The funny thing about Bob Nightengale's coverage of the drama with Tony La Russa is that his stories often work in one small detail the White Sox have never divulged themselves.
For instance, Nightengale's the only reporter who plainly states that La Russa had a problem with his pacemaker, and he did so in his most recent notebook when addressing the announcement that La Russa is done for the year.
But the next sentence drops in both La Russa's contract terms -- including salary -- and that's new to me:
On the South Side, the White Sox have to determine whether their window of opportunity has already closed. Do they continue to go for it with their same group or blow up the team?
They almost must decide whether or not to bring back manager Tony La Russa, who’s out the rest of the year after undergoing a procedure for his pacemaker.
La Russa has one year and $4 million left on his deal, but there’s a deep divide in the organization whether they should bring him back, boot him upstairs, give the manager’s job to interim Miguel Cairo – or look outside the organization and target someone like three-time World Series champion Bruce Bochy.
Of course the one time Jerry Reinsdorf decides to invest in a manager, it's really just a way to redirect funds to his friend.

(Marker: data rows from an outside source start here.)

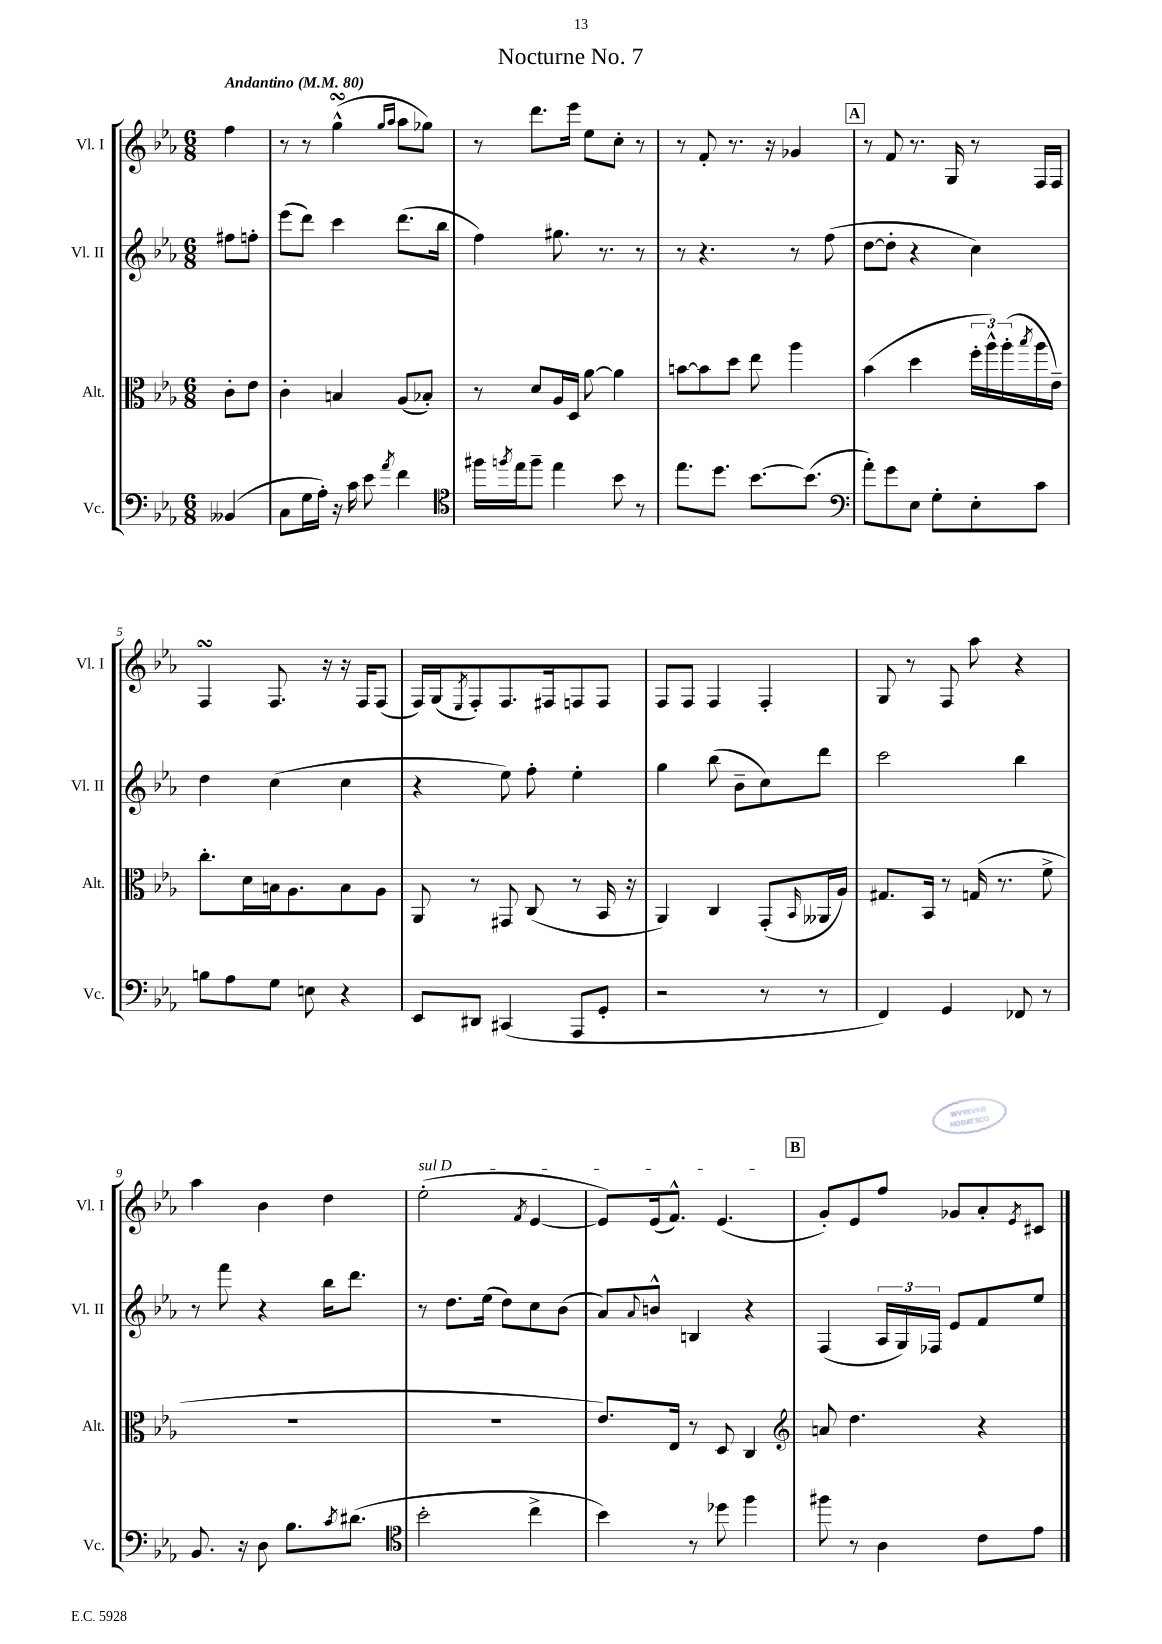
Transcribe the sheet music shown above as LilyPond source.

\header { title = "Nocturne No. 7" }
<<
\new StaffGroup <<
\new Staff = "s0" \with { instrumentName = "Vl. I" shortInstrumentName = "Vl. I" } {
    \clef treble \key ees \major \numericTimeSignature \time 6/8 \partial 4 \tempo "Andantino" 4 = 80
    f''4 |
    r8 r8 g''4-^\turn( \grace { g''16 aes''16 } aes''8 ges''8) |
    r8 d'''8. ees'''16 ees''8 c''8-. r8 |
    r8 f'8-. r8. r16 ges'4 |
    \mark \markup { \box "A" } r8 f'8 r8. g16 r8 f16 f16 |
    f4\turn f8. r16 r16 f16 f8( |
    f16) g16( \acciaccatura { ees8 } f8-.) f8. fis16 f8 f8 |
    f8 f8 f4 f4-. |
    g8 r8 f8 aes''8 r4 |
    aes''4 bes'4 d''4 |
    \once \override TextSpanner.bound-details.left.text = \markup { \italic "sul D" } ees''2-.\startTextSpan( \acciaccatura { f'8 } ees'4~ |
    ees'8) ees'16( f'8.-^) ees'4.\stopTextSpan( |
    \mark \markup { \box "B" } g'8-.) ees'8 f''8 ges'8 aes'8-. \acciaccatura { ees'8 } cis'8 \bar "|." |
}
\new Staff = "s1" \with { instrumentName = "Vl. II" shortInstrumentName = "Vl. II" } {
    \clef treble \key ees \major \numericTimeSignature \time 6/8 \partial 4
    fis''8 f''8-. |
    ees'''8( d'''8) c'''4 d'''8.( bes''16 |
    f''4) gis''8. r8. r8 |
    r8 r4. r8 f''8( |
    \mark \markup { \box "A" } d''8~ d''8-. r4 c''4) |
    d''4 c''4( c''4 |
    r4 ees''8) f''8-. ees''4-. |
    g''4 bes''8( bes'8-- c''8) d'''8 |
    c'''2 bes''4 |
    r8 f'''8 r4 bes''16 d'''8. |
    r8 d''8. ees''16( d''8) c''8 bes'8( |
    aes'8) \appoggiatura { aes'8 } b'8-^ b4 r4 |
    \mark \markup { \box "B" } f4( \tuplet 3/2 { aes16 g16) fes16 } ees'8 f'8 ees''8 \bar "|." |
}
\new Staff = "s2" \with { instrumentName = "Alt." shortInstrumentName = "Alt." } {
    \clef alto \key ees \major \numericTimeSignature \time 6/8 \partial 4
    c'8-. ees'8 |
    c'4-. b4 aes8( bes8-.) |
    r8 d'8 aes16 d16 aes'8~ aes'4 |
    b'8~ b'8 d''8 ees''8 aes''4 |
    \mark \markup { \box "A" } bes'4( d''4 \tuplet 3/2 { f''16-. aes''16-^) aes''16-.( } \acciaccatura { bes''8 } aes''16 ees'16--) |
    c''8.-. d'16 b16 aes8. b8 aes8 |
    aes,8 r8 gis,8 c8( r8 bes,16 r16 |
    aes,4) c4 g,8-.( \grace { bes,16 } aeses,16 aes16) |
    gis8. bes,16 r8 g16( r8. f'8-> |
    R2. |
    R2. |
    ees'8.) ees16 r8 d8 c4 |
    \mark \markup { \box "B" } \clef treble a'8 d''4. r4 \bar "|." |
}
\new Staff = "s3" \with { instrumentName = "Vc." shortInstrumentName = "Vc." } {
    \clef bass \key ees \major \numericTimeSignature \time 6/8 \partial 4
    beses,4( |
    c8 g16 aes16-.) r16 c'16 ees'8 \acciaccatura { aes'8 } f'4 |
    \clef tenor fis''16 \acciaccatura { f''8 } ees''16 f''8-- ees''4 bes'8 r8 |
    ees''8. d''8. bes'8.~ bes'8.( |
    \mark \markup { \box "A" } \clef bass aes'8-.) g'8 ees8 g8-. ees8-. c'8 |
    b8 aes8 g8 e8 r4 |
    ees,8 dis,8 cis,4( aes,,8 g,8-. |
    r2 r8 r8 |
    f,4) g,4 fes,8 r8 |
    bes,8. r16 d8 bes8. \acciaccatura { c'8 } dis'8.( |
    \clef tenor bes'2-. c''4-> |
    bes'4) r8 des''8 f''4 |
    \mark \markup { \box "B" } fis''8 r8 aes4 c'8 ees'8 \bar "|." |
}
>>
>>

There isn't a comprehensive database of MLB manager contracts, but with the salaries that do come out, it's fair to say that $4 million is real manager money. That's what Joe Maddon made with the Angels. That's what Buck Showalter will be making in the final year of his deal with the Mets in 2024. That's what Bob Melvin makes. That's the neighborhood of Terry Francona's salary when Cleveland hired him a decade ago.
According to Jon Heyman, Rick Renteria averaged $1.2 million a season over his three-year deal. That's not bad money -- the Yankees hired Aaron Boone for that neighborhood -- but it reflected both the White Sox's plans to tear it all down, and Renteria's status as a manager with plenty to prove.
There are plenty of reasons why the White Sox should set their sights higher than Miguel Cairo for a La Russa replacement, but the fact that Reinsdorf was willing to pay real-manager money for a manager nobody else in his organization wanted makes a cheap bench-coach promotion a lot harder to swallow.
This discussion assumes that the "deep divide in the organization" will cost La Russa his job for 2023, and as long as Reinsdorf is in charge, nobody should think Sox fans are in the clear. It's more that retaining La Russa isn't worth discussing because it'll just make the White Sox even more of a league laughingstock. What little is left to discuss is depressing as hell.
But even if La Russa leaves his post, his $4 million is still on the books. A similar investment would have the Sox devoting $7 million to their 2023 manager, and if the on-field product is any indication, you can't count on them having the stomach to spend their way past a sunk cost.
It'd be one thing if the White Sox hired La Russa for a Renteria-like salary that reflected the risk of the hire. It's another if La Russa's salary limits their ability to hire the manager they wanted in the first place. Were the White Sox a government entity, the attorney general would probably have to launch an investigation into this no-bid contract, and you'd get an answer in a year, and maybe some arraignments.